● **WORK ITEM**
In the lines below, find the one that contains "Kreditkarte." and write it out exactly, along with every line that follows it.

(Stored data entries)
-------------------------

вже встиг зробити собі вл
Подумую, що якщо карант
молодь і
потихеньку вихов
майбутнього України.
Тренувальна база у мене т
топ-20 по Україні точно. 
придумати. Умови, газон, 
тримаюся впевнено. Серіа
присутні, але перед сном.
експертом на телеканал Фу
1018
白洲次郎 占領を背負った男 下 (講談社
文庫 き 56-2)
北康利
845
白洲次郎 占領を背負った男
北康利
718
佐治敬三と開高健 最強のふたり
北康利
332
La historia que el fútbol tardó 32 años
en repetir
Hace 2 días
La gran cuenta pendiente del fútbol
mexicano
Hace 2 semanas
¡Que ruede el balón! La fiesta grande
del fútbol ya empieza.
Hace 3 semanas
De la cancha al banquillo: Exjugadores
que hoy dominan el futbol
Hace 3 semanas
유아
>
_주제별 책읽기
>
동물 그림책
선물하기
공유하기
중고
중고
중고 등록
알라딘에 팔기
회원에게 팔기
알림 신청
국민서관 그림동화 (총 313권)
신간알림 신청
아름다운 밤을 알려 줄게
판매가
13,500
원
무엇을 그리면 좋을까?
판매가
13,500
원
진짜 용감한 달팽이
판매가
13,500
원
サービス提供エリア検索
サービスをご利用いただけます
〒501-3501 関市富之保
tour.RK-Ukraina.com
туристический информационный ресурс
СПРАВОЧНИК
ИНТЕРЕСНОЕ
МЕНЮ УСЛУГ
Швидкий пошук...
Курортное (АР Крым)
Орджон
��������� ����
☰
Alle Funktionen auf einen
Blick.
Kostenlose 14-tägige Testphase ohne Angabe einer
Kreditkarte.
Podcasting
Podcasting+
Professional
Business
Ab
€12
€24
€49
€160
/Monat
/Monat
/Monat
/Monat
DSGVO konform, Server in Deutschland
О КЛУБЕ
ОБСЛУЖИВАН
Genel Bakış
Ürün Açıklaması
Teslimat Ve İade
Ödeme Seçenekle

-------------------------

● **EXPECTED ANSWER**
Kreditkarte.
Podcasting
Podcasting+
Professional
Business
Ab
€12
€24
€49
€160
/Monat
/Monat
/Monat
/Monat
DSGVO konform, Server in Deutschland
О КЛУБЕ
ОБСЛУЖИВАН
Genel Bakış
Ürün Açıklaması
Teslimat Ve İade
Ödeme Seçenekle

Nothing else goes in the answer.